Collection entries
----
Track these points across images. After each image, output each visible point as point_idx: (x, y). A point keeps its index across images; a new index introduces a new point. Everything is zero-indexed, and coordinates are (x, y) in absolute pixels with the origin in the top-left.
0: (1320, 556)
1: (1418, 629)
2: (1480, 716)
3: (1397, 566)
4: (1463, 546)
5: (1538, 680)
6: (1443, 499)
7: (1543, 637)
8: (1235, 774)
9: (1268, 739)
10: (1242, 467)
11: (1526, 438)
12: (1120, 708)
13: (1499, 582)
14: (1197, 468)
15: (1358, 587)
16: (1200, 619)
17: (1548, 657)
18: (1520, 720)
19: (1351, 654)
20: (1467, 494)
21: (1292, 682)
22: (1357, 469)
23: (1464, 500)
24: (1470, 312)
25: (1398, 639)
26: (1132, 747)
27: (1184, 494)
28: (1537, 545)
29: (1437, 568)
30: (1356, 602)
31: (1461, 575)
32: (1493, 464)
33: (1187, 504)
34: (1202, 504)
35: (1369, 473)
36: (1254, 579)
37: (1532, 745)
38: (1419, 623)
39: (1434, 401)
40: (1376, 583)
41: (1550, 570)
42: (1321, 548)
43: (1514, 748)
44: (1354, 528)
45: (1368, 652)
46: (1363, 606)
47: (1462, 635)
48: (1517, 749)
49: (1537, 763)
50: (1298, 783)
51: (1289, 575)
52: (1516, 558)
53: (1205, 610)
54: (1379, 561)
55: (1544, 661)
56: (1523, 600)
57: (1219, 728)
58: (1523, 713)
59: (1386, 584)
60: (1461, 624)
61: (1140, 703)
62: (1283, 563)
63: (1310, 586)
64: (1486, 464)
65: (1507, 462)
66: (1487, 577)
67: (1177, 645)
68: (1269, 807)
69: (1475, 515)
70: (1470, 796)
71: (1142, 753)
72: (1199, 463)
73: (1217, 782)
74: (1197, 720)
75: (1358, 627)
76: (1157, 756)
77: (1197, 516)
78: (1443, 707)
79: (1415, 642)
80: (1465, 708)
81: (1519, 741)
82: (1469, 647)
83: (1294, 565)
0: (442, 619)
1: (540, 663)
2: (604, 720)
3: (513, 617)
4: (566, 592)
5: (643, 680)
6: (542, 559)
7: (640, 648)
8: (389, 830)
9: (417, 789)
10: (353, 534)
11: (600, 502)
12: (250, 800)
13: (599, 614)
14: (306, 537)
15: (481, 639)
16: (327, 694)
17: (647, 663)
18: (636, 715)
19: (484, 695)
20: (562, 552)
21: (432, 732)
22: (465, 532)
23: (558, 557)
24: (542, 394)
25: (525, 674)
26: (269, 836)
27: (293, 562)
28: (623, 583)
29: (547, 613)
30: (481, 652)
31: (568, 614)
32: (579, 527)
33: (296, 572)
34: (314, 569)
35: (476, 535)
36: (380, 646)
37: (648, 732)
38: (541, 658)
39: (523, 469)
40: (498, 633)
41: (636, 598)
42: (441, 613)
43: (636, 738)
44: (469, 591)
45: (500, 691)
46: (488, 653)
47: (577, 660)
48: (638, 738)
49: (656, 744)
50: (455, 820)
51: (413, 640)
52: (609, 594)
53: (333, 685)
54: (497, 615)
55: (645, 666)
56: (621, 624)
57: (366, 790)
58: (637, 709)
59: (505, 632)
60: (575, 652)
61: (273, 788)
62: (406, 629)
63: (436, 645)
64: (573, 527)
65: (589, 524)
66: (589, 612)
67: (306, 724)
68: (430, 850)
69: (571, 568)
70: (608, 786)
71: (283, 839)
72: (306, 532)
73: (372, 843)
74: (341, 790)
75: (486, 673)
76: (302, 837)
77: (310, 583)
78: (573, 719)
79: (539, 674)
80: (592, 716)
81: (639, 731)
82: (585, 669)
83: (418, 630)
----
Task to carry out
Restate every entry word for word.

Exercise answer
Track these points across images. After each image, output each visible point as point_idx: (x, y). A point keeps its index across images; a new index introduces a new point. Everything is zero-indexed, and coordinates are (x, y) in absolute pixels with the origin in the top-left.
0: (1320, 556)
1: (1418, 629)
2: (1480, 716)
3: (1397, 566)
4: (1463, 546)
5: (1538, 680)
6: (1443, 499)
7: (1543, 637)
8: (1235, 774)
9: (1268, 739)
10: (1242, 467)
11: (1526, 438)
12: (1120, 708)
13: (1499, 582)
14: (1197, 468)
15: (1358, 587)
16: (1200, 619)
17: (1548, 657)
18: (1520, 720)
19: (1351, 654)
20: (1467, 494)
21: (1292, 682)
22: (1357, 469)
23: (1464, 500)
24: (1470, 312)
25: (1398, 639)
26: (1132, 747)
27: (1184, 494)
28: (1537, 545)
29: (1437, 568)
30: (1356, 602)
31: (1461, 575)
32: (1493, 464)
33: (1187, 504)
34: (1202, 504)
35: (1369, 473)
36: (1254, 579)
37: (1532, 745)
38: (1419, 623)
39: (1434, 401)
40: (1376, 583)
41: (1550, 570)
42: (1321, 548)
43: (1514, 748)
44: (1354, 528)
45: (1368, 652)
46: (1363, 606)
47: (1462, 635)
48: (1517, 749)
49: (1537, 763)
50: (1298, 783)
51: (1289, 575)
52: (1516, 558)
53: (1205, 610)
54: (1379, 561)
55: (1544, 661)
56: (1523, 600)
57: (1219, 728)
58: (1523, 713)
59: (1386, 584)
60: (1461, 624)
61: (1140, 703)
62: (1283, 563)
63: (1310, 586)
64: (1486, 464)
65: (1507, 462)
66: (1487, 577)
67: (1177, 645)
68: (1269, 807)
69: (1475, 515)
70: (1470, 796)
71: (1142, 753)
72: (1199, 463)
73: (1217, 782)
74: (1197, 720)
75: (1358, 627)
76: (1157, 756)
77: (1197, 516)
78: (1443, 707)
79: (1415, 642)
80: (1465, 708)
81: (1519, 741)
82: (1469, 647)
83: (1294, 565)
0: (442, 619)
1: (540, 663)
2: (604, 720)
3: (513, 617)
4: (566, 592)
5: (643, 680)
6: (542, 559)
7: (640, 648)
8: (389, 830)
9: (417, 789)
10: (353, 534)
11: (600, 502)
12: (250, 800)
13: (599, 614)
14: (306, 537)
15: (481, 639)
16: (327, 694)
17: (647, 663)
18: (636, 715)
19: (484, 695)
20: (562, 552)
21: (432, 732)
22: (465, 532)
23: (558, 557)
24: (542, 394)
25: (525, 674)
26: (269, 836)
27: (293, 562)
28: (623, 583)
29: (547, 613)
30: (481, 652)
31: (568, 614)
32: (579, 527)
33: (296, 572)
34: (314, 569)
35: (476, 535)
36: (380, 646)
37: (648, 732)
38: (541, 658)
39: (523, 469)
40: (498, 633)
41: (636, 598)
42: (441, 613)
43: (636, 738)
44: (469, 591)
45: (500, 691)
46: (488, 653)
47: (577, 660)
48: (638, 738)
49: (656, 744)
50: (455, 820)
51: (413, 640)
52: (609, 594)
53: (333, 685)
54: (497, 615)
55: (645, 666)
56: (621, 624)
57: (366, 790)
58: (637, 709)
59: (505, 632)
60: (575, 652)
61: (273, 788)
62: (406, 629)
63: (436, 645)
64: (573, 527)
65: (589, 524)
66: (589, 612)
67: (306, 724)
68: (430, 850)
69: (571, 568)
70: (608, 786)
71: (283, 839)
72: (306, 532)
73: (372, 843)
74: (341, 790)
75: (486, 673)
76: (302, 837)
77: (310, 583)
78: (573, 719)
79: (539, 674)
80: (592, 716)
81: (639, 731)
82: (585, 669)
83: (418, 630)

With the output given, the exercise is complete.